• DIRECTIONS
From the listing below, extract every line that contains the word "Täytyy".

>>>

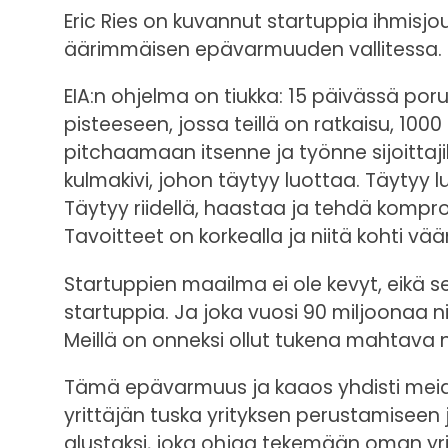
Eric Ries on kuvannut startuppia ihmisjo
äärimmäisen epävarmuuden vallitessa. J
EIA:n ohjelma on tiukka: 15 päivässä po
pisteeseen, jossa teillä on ratkaisu, 100
pitchaamaan itsenne ja työnne sijoittaji
kulmakivi, johon täytyy luottaa. Täytyy 
Täytyy riidellä, haastaa ja tehdä komprom
Tavoitteet on korkealla ja niitä kohti vään
Startuppien maailma ei ole kevyt, eikä 
startuppia. Ja joka vuosi 90 miljoonaa
Meillä on onneksi ollut tukena mahtava 
Tämä epävarmuus ja kaaos yhdisti meidän
yrittäjän tuska yrityksen perustamiseen
alustaksi, joka ohjaa tekemään oman yri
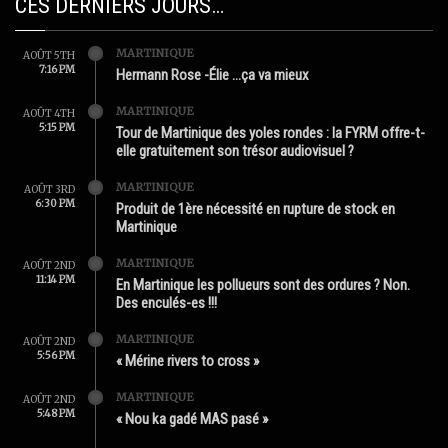
CES DERNIERS JOURS…
MARTINIQUE
AOÛT 5TH
7:16 PM
Hermann Rose -Élie …ça va mieux
MARTINIQUE
AOÛT 4TH
5:15 PM
Tour de Martinique des yoles rondes : la FYRM offre-t-
elle gratuitement son trésor audiovisuel ?
MARTINIQUE
AOÛT 3RD
6:30 PM
Produit de 1ère nécessité en rupture de stock en
Martinique
MARTINIQUE
AOÛT 2ND
11:14 PM
En Martinique les pollueurs sont des ordures ? Non.
Des enculés-es !!!
MARTINIQUE
AOÛT 2ND
5:56 PM
« Mérine rivers to cross »
MARTINIQUE
AOÛT 2ND
5:48 PM
« Nou ka gadé MAS pasé »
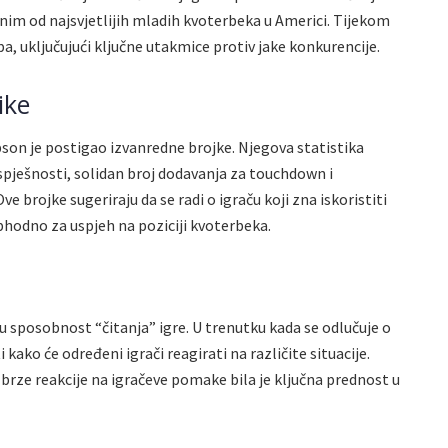
dnim od najsvjetlijih mladih kvoterbeka u Americi. Tijekom
a, uključujući ključne utakmice protiv jake konkurencije.
ike
on je postigao izvanredne brojke. Njegova statistika
spješnosti, solidan broj dodavanja za touchdown i
e brojke sugeriraju da se radi o igraču koji zna iskoristiti
eophodno za uspjeh na poziciji kvoterbeka.
tu sposobnost “čitanja” igre. U trenutku kada se odlučuje o
 kako će određeni igrači reagirati na različite situacije.
rze reakcije na igračeve pomake bila je ključna prednost u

<<<

• EXERCISE ANSWER
kulmakivi, johon täytyy luottaa. Täytyy 
Täytyy riidellä, haastaa ja tehdä komprom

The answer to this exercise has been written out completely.